My favourite columns were the ones in which he came across an old book on his shelf or even just a swanky word, and talked about them until you were convinced that life would be pale and dry until you knew such things or knew words that well.

One weekend in university I hitchhiked halfway across the country with only a baguette, a salami and a bottle of Oros mixed with strong liquor to see a girl who changed her mind about wanting to see me, and I found myself sitting beside the N2 on Sunday morning, reading a discarded, rain-swollen Sunday Times.

Barry's column that day was about some faded book of Edwardian etiquette, and it comforted me the way a soldier at the front might be comforted by a handwritten letter from home. Barry was a pool of civilization in a hot age of iron, both because he bore the ornaments of culture and because he embodied civility.

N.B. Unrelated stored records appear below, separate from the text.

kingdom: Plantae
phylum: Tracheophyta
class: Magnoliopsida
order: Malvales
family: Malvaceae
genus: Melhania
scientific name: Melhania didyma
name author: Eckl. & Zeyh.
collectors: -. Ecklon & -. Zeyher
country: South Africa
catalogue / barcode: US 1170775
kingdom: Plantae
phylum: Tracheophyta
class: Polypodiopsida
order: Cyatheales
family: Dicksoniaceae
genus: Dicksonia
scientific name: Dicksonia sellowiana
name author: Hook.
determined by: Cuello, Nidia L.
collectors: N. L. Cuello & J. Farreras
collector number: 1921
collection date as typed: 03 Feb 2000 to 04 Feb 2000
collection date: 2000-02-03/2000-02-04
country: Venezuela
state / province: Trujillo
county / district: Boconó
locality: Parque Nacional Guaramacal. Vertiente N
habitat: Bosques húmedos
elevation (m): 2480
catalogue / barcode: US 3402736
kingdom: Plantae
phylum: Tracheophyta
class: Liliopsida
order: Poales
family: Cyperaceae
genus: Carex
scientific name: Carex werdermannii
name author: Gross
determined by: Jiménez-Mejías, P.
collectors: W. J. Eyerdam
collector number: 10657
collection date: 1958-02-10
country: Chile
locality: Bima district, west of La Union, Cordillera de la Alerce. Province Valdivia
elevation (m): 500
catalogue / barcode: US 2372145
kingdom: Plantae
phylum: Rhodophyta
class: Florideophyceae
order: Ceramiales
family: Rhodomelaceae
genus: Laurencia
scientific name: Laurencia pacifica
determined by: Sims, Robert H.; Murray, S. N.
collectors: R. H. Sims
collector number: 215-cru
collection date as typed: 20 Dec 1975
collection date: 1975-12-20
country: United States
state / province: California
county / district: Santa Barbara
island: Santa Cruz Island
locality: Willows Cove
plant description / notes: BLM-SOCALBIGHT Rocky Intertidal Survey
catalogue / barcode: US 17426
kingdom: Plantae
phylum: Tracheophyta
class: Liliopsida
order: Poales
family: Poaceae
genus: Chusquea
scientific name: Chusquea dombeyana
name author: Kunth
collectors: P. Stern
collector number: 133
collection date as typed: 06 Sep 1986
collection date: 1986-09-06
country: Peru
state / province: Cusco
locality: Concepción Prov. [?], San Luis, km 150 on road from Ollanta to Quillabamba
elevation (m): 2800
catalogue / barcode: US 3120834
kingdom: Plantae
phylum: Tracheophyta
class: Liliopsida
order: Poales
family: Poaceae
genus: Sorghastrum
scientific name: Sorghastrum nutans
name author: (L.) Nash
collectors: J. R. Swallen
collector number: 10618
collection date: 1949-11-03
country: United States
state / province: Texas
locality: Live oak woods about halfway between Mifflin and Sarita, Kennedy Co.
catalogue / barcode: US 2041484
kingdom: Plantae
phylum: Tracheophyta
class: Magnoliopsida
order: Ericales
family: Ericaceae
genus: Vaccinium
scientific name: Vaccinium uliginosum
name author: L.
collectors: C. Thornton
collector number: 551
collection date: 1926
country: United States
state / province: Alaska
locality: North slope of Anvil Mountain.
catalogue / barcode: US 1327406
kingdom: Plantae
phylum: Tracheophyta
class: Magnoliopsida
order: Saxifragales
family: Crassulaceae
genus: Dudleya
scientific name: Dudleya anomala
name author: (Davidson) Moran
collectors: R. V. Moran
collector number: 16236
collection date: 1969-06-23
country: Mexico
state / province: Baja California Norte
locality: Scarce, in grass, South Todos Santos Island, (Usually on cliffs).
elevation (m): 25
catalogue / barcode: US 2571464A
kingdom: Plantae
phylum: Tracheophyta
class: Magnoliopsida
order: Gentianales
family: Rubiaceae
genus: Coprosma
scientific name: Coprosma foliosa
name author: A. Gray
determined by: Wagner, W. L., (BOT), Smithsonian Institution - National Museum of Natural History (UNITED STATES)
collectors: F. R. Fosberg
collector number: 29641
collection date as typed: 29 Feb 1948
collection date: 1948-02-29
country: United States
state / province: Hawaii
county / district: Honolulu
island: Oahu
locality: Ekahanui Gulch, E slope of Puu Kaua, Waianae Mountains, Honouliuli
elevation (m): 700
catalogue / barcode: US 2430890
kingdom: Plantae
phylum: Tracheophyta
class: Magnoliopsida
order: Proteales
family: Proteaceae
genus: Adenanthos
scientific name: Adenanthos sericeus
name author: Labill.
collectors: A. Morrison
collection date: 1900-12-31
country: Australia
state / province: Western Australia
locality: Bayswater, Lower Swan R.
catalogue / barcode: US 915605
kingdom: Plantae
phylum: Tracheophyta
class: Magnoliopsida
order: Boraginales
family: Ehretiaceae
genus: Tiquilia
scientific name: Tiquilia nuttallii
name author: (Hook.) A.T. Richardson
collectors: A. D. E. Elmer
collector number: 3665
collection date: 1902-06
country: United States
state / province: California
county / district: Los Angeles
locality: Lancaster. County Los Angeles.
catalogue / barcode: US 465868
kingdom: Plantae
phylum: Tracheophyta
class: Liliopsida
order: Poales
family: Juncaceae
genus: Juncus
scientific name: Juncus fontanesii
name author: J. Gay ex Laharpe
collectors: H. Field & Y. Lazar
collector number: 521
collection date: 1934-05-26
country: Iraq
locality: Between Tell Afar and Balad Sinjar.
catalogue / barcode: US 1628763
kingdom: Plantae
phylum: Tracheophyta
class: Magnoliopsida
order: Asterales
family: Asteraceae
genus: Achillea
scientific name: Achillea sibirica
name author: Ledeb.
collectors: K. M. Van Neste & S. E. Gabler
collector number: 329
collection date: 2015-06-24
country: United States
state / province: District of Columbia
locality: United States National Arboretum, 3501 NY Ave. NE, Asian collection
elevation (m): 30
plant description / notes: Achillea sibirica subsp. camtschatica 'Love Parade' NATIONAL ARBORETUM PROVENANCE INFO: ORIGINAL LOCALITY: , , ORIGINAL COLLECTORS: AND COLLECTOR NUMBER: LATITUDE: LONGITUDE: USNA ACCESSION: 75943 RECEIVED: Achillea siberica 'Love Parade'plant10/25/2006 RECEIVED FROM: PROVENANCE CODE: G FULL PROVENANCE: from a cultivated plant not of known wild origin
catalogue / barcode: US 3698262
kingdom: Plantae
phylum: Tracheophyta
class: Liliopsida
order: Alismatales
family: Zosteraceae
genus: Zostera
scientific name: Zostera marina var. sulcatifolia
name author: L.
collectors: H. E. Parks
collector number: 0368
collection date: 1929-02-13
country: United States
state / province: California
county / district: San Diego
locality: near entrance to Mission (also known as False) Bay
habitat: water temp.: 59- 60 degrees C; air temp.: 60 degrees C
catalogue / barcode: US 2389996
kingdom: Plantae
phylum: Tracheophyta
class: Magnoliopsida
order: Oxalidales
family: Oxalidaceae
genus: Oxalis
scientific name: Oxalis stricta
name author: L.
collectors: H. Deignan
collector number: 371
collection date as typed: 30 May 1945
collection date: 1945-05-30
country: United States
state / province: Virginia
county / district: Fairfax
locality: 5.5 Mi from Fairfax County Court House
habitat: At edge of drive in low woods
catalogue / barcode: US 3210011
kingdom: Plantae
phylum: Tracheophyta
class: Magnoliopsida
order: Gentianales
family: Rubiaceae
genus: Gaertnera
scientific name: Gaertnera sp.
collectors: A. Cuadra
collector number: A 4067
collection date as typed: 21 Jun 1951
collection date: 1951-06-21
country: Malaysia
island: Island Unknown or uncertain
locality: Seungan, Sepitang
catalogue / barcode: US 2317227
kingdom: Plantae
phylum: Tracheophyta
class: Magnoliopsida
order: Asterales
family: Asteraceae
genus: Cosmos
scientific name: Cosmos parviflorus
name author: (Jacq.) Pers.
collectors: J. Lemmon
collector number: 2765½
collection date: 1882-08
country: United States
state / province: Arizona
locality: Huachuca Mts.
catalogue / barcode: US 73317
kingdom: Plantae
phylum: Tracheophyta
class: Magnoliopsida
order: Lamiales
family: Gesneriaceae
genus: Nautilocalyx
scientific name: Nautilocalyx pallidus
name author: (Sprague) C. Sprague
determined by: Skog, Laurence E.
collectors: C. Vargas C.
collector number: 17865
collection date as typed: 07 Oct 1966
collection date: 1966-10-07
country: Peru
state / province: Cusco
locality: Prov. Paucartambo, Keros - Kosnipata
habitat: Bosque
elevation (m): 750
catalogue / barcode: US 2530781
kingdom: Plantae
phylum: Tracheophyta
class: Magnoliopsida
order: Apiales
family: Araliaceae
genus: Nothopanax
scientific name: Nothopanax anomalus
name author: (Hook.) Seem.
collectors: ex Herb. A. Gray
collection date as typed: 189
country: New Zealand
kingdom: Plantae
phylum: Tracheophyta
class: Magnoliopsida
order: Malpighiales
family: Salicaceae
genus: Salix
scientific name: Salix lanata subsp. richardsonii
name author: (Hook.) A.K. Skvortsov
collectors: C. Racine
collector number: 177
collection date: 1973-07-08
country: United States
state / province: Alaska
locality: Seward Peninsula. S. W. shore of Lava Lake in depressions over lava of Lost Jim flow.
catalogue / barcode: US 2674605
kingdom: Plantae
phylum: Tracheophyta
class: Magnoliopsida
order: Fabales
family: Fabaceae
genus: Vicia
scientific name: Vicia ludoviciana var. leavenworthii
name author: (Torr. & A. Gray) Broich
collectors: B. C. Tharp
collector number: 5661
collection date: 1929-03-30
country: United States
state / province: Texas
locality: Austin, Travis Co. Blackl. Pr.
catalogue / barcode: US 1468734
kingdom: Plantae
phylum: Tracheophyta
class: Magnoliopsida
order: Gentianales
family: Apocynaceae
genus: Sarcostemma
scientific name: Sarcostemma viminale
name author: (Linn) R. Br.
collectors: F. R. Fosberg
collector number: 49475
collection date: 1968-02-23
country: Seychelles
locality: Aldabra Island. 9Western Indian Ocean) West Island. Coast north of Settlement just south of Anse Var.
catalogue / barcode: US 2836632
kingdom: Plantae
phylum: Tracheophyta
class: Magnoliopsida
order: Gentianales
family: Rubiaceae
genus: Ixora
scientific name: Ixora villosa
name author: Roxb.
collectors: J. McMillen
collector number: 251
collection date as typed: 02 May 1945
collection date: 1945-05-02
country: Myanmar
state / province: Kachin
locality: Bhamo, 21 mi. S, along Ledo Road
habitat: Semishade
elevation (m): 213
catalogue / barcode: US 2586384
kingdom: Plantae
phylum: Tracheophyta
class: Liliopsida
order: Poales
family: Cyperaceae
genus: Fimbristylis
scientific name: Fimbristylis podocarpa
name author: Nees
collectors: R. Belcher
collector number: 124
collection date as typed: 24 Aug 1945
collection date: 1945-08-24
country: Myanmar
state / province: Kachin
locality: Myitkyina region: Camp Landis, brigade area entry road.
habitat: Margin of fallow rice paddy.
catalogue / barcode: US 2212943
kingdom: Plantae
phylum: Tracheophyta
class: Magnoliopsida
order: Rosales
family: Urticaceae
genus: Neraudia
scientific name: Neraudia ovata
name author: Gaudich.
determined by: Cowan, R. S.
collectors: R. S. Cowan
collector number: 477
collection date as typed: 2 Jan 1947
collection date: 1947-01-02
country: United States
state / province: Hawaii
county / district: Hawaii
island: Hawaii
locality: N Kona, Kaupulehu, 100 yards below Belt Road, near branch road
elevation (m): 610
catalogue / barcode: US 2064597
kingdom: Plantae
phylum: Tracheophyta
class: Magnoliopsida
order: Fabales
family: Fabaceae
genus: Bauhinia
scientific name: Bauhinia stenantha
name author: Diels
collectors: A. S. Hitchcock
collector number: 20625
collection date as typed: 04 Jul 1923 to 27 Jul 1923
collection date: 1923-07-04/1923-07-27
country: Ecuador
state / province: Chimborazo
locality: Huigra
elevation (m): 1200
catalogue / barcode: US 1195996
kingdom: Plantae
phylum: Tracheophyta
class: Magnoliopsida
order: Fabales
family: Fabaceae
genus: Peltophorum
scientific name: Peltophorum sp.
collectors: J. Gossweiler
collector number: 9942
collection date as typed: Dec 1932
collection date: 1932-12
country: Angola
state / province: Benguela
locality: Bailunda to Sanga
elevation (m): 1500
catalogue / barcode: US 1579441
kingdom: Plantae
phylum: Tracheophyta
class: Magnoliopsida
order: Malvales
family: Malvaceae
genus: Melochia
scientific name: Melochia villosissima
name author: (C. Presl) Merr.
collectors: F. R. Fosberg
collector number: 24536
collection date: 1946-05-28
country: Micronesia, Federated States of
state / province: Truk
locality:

When first I was given a Sunday column I was young and stupid and wanted to be noticed, so I wrote about Barry's TV show and made jokes about him. Boys who aren't men always aim at their heroes. People laughed and I felt terribly clever, but I was just a kid on the high board in a public pool, shouting "Look at me!"

I regretted it once I was old enough to know more about words than how to write them, but Barry never mentioned it, and some years later, when I was in trouble of my own, the kind of trouble that had other columnists panting over their keyboards like old men over a Miley Cyrus video, he was the only one who never, even obliquely, wrote a word about it. When I noticed that, I understood some important things I should have understood before.

It says even more that Barry never said anything publicly, because privately he didn't like me much at all. We met only a few times. Once at a film preview screening I jokingly pretended to take his seat - the front row was always unofficially reserved for him, like a one-man royal family. He didn't say much when he saw me there, the way the dowager duchess wouldn't say much if someone slipped a whoopee cushion on her dinner seat in Downton Abbey, but I got the message.

The only time we really had a conversation was when we met one night in a casino and he read my palm. "No," he said. "I don't see much of interest there at all."

It's a dangerous occupation, having a column. If you have a weak character or you're not careful you can become confused about what's important: you forget that it's what you say that matters - if it matters at all - not the fact that it's you saying it. Barry always knew that it was worth more to be honest than controversial, and that you don't need to shout to be interesting. He knew that the compulsion to be noticed just for speaking is the lonely road to the Twitter troll.

Barry wrote for 27 years with grace and dignity and ended with honour, and he taught me things and made me want to learn. For a very long time he sold intelligence and subtlety to an audience who are perhaps suspicious of that product, and he made them enjoy the experience. He was better than many of us deserved. Thank you, Barry.